··· Document text
# The Oxymoron List



## mish (Mar 10, 2005)

Add your favorite oxymoron to the top 20 list.  Here's a few to get started: 

20. Government Organization
19. Alone Together
18. Personal Computer 
17. Silent Scream
16. Living Dead
15. Same Difference
14. Taped Live
13. Plastic Glasses
12. Tight Slacks
11. Peace Force
10. Pretty Ugly
9. Head Butt
8. Working Vacation
7. Tax Return
6. Virtual Reality
5. Dodge Ram
4. Work Party
3. Jumbo Shrimp
2. Healthy Tan

And the #1 oxymoron is...

1. Microsoft Works


----------



## Alix (Mar 10, 2005)

WOOHOO!!! ROFLMAO!! In Canada we used to have a political party called the Progressive Conservatives. LOL


----------



## mish (Mar 10, 2005)

Ha, ha, Alix. Good one.

Another comes to mind:

Death Penalty


----------



## Bangbang (Mar 10, 2005)

happy women


----------



## mish (Mar 10, 2005)

Bang Bang, Bangbang.  LOL


----------



## mudbug (Mar 10, 2005)

jumbo shrimp

free gift

business ethics

military intelligence


----------



## mish (Mar 10, 2005)

Mud, ROF.

Computer friendly

Lifetime warantee

Dress optional


----------



## Maidrite (Mar 10, 2005)

Wise Politicians
Pay Raise (This always costs us more)
Happy Campers
This would be easier if we through the out Oxi  part 
Job Service
Free Advice
Lip Service
These may not be of the topic but they should be! LOL


----------



## wasabi (Mar 10, 2005)

*Honest Politicians

Speedy Service

Reputable Lawyer*


__________________________


----------



## mish (Mar 10, 2005)

Thanks Madrite.  I'll probably think of some more later. This might make a fun adult-get-together cocktail party game.

Social Security

Laptop


----------



## wasabi (Mar 10, 2005)

*Undercover*


______________________


----------



## middie (Mar 10, 2005)

Bangbang said:
			
		

> happy women


and to that i'll add smart men... no j/k guys honestly.
anybody say Bitter Sweet?


----------



## norgeskog (Mar 10, 2005)

Bangbang said:
			
		

> happy women


 
watchit bang, you are outnumbered here. :p


----------



## norgeskog (Mar 10, 2005)

If progress means moving ahead, define congress......

the dumbest oxy-moron I can think of is that stupid idiot with the horribly annoying voice who does the ads for oxi-clean.


----------



## buckytom (Mar 10, 2005)

lol bang...


(not really oxmorons but):
park in a driveway
drive on a parkway


----------



## norgeskog (Mar 10, 2005)

buckytom said:
			
		

> lol bang...
> 
> 
> (not really oxmorons but):
> ...


 
Yeah it is rather buck, good one.


----------



## -DEADLY SUSHI- (Mar 10, 2005)

Very entertaining thread! I can pop out a few political ones but I dont want to offend "those" people.


----------
······
··· Given records
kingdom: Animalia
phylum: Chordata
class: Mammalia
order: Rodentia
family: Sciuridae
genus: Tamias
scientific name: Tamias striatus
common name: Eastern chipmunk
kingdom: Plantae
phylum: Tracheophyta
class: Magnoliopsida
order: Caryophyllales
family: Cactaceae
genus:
······
To-do list:
A. Reproduce the part of the oxymoron thread starting with "WOOHOO!!! ROFLMAO!! In" and going on through "Alix. Good one.".
B. Transcribe the records starting with the line with "genus: Tamias" and going on through the final line of the records, both lines included.

Results by task:
A.
WOOHOO!!! ROFLMAO!! In Canada we used to have a political party called the Progressive Conservatives. LOL


----------



## mish (Mar 10, 2005)

Ha, ha, Alix. Good one.

B.
genus: Tamias
scientific name: Tamias striatus
common name: Eastern chipmunk
kingdom: Plantae
phylum: Tracheophyta
class: Magnoliopsida
order: Caryophyllales
family: Cactaceae
genus:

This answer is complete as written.